Another thing to do after you lock your boat as you please is to put a non-descript tarp over it so all that shiny expensive-looking stuff is hidden from plain view. Also park off the street if possible. I live on a corner and have always kept the boat trailered and tarped. I quickly noticed that whenever I had the boat uncovered it always caught (and held) the eye of the male drivers rounding the corner. When it was under the big gray tarp, no one noticed.

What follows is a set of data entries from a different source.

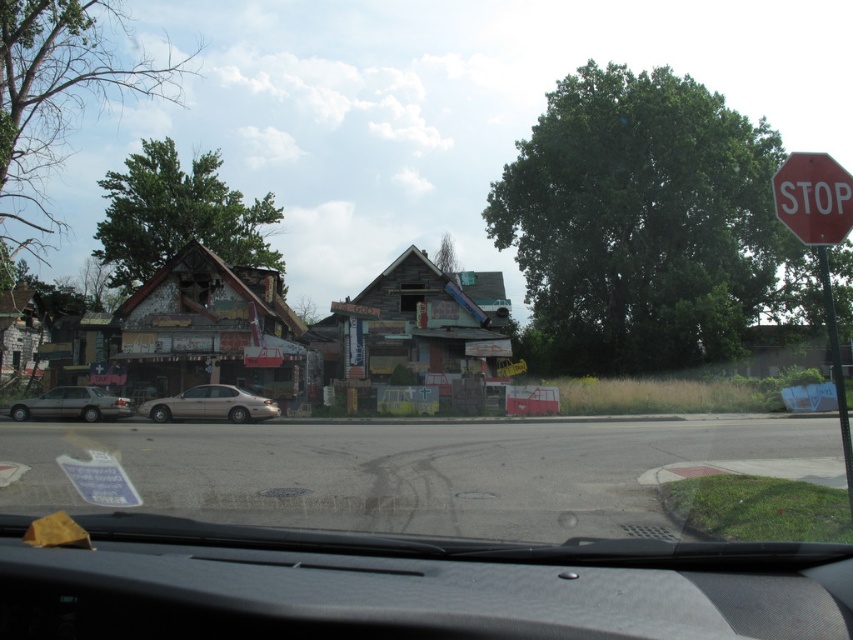
Question: Which object is farther from the camera taking this photo?

Choices:
 (A) silver metallic sedan at left
 (B) gold metallic sedan at center
 (C) transparent glass windshield at lower center

Answer: (B)

Question: Which object appears farthest from the camera in this image?

Choices:
 (A) gold metallic sedan at center
 (B) black textured dashboard at center
 (C) metallic pole at right
 (D) silver metallic sedan at left

Answer: (A)

Question: Which object is the farthest from the black textured dashboard at center?

Choices:
 (A) transparent glass windshield at lower center
 (B) silver metallic sedan at left
 (C) gold metallic sedan at center

Answer: (B)

Question: Is black textured dashboard at center above gold metallic sedan at center?

Choices:
 (A) no
 (B) yes

Answer: (B)

Question: Does red plastic stop sign at upper right appear on the left side of gold metallic sedan at center?

Choices:
 (A) no
 (B) yes

Answer: (A)

Question: Does red plastic stop sign at upper right appear under silver metallic sedan at left?

Choices:
 (A) no
 (B) yes

Answer: (A)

Pro tip - old soup cans on the oar locks keeps them from punching through the tarp.


----------



## BastrdSonOfElvis (Mar 24, 2005)

Pinchecharlie said:


> Could sleep on it with a pistol?


You’re probably joking but that’s my solution to this problem.


----------



## cupido76 (May 22, 2009)

Andy H. said:


> Sure, I'll weigh in on this resurrected thread....
> 
> Norcalcoastie brought this up and I'll reiterate.
> 
> ...


Soup cans... I love it!


----------



## Andy H. (Oct 13, 2003)

cupido76 said:


> Soup cans... I love it!


Yeah, that's if you're on a budget. I've got the special NRS titanium oar lock covers that I spent a pretty penny on. Of course, I've specially treated them to look like rusty old soup cans so they don't get stolen. I'll give them to you for half price - only $35 each!


----------



## Will Amette (Jan 28, 2017)

You can cut a slit in an old tennis ball and maybe have more cushion than an Andy Warhol Special oarlock cover. You'll need four of 'em. They don't rust.


----------